Mesmo Francisco Cândido Xavier e Divaldo Pereira Franco, aparentemente considerados "unanimidades" até fora do "movimento espírita" e admirados até por uma parcela de pessoas que se dizem "ateias", também fizeram juízos de valor da mais extrema (sim, isso mesmo) gravidade, contra pessoas humildes e feita ao arrepio de qualquer ensinamento do Espiritismo.

Chico Xavier acusou as vítimas do incêndio do Gran Circo Norte-Americano em Niterói, ocorrido às vésperas do natal de 1961, de terem sido romanos sanguinários da Gália do século II. O fato de Chico ter atribuído a acusação a Humberto de Campos (Irmão X), através do livro Cartas & Crônicas, de 1966, só piora as coisas para o anti-médium mineiro.

Divaldo Franco acusou os refugiados do Oriente Médio, que enfrentavam tragédias na fuga de países em confrontos bélicos, de terem sido "colonizadores sanguinários" que exterminaram civilizações antigas da América Latina.

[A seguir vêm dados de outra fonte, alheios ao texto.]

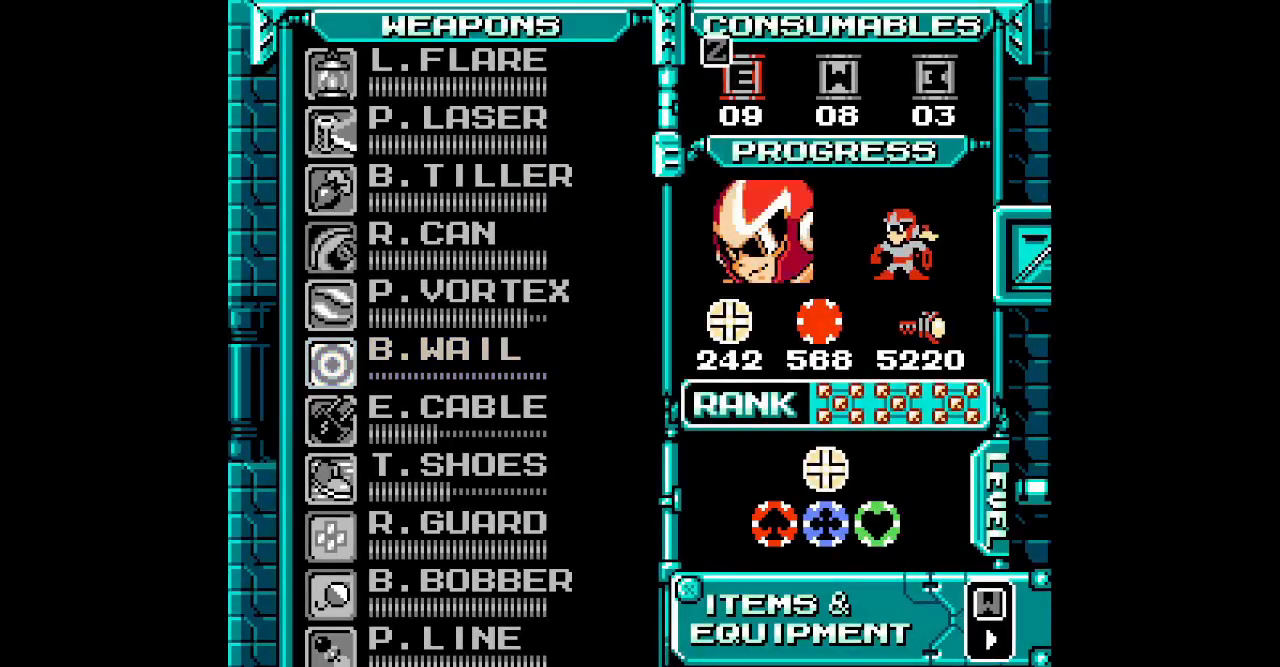
{"buttons": ["R3"], "events": [[267, "DPAD_RIGHT", "down"], [400, "DPAD_RIGHT", "up"], [483, "R3", "down"]]}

O juízo de valor foi dito em tom de mansuetude, o que torna ainda mais grave o dedo acusador do anti-médium baiano.

Abafar esses pontos sombrios, além de outros pontos ainda mais reacionários - a homofobia de Chico e Divaldo, a defesa do primeiro à ditadura militar e a do segundo, à Operação Lava Jato (que levou ao golpismo político de 2016, apoiado pelo "movimento espírita") - através de alegações à "caridade" e ao "amor ao próximo" não fazem sentido, porque nem essa "caridade" trouxe resultados satisfatórios para os brasileiros.

Não adianta atribuir o fracasso da "caridade espírita" ao suposto desprezo aos "ensinamentos" de Chico e Divaldo ou à suposta falta de recursos para as instituições "espíritas". No primeiro caso, isso não procede porque Chico e Divaldo são até supervalorizados acima dos limites imagináveis, e, no segundo, eles são tão festejados que as elites se dispõem a lhes oferecer prêmios e homenagens - póstumos, no caso de Chico - que poderiam também resultar em boas verbas privadas.

As instituições "espíritas" recebem recursos suficientes para, em tese, promover alguma revolução social. Não há como desmentir, esse é o compromisso que o "movimento espírita", pela grandeza em que se julga situar, com base no prestígio em dimensões faraônicas dos "médiuns", assumiu mas sempre arruma desculpas quando não conseguem cumprir as tarefas prometidas.

A chamada "caridade espírita", na verdade, se nivelou à mesma filantropia espetacularizada dos programas de televisão, uma "caridade de fachada" que hoje se observa em programas como o Caldeirão do Huck, de Luciano Huck, admirador confesso de Chico Xavier a ponto de ter feito uma edição do quadro Lata Velha na cidade natal do "médium", Pedro Leopoldo.

A "caridade espírita" fracassou porque o Brasil não atingiu o tão prometido nível de desenvolvimento. Às vésperas da tal "data-limite" de Chico Xavier, simplesmente não vimos sequer uma luz distante no fim do túnel, e o Brasil sofre uma piora muito grande no aspecto social, econômico e político. Nem a "prevista" ascensão da Petrobras se deu: hoje a empresa se encolhe aos poucos com as vendas de seu espólio e de suas reservas minerais diversas.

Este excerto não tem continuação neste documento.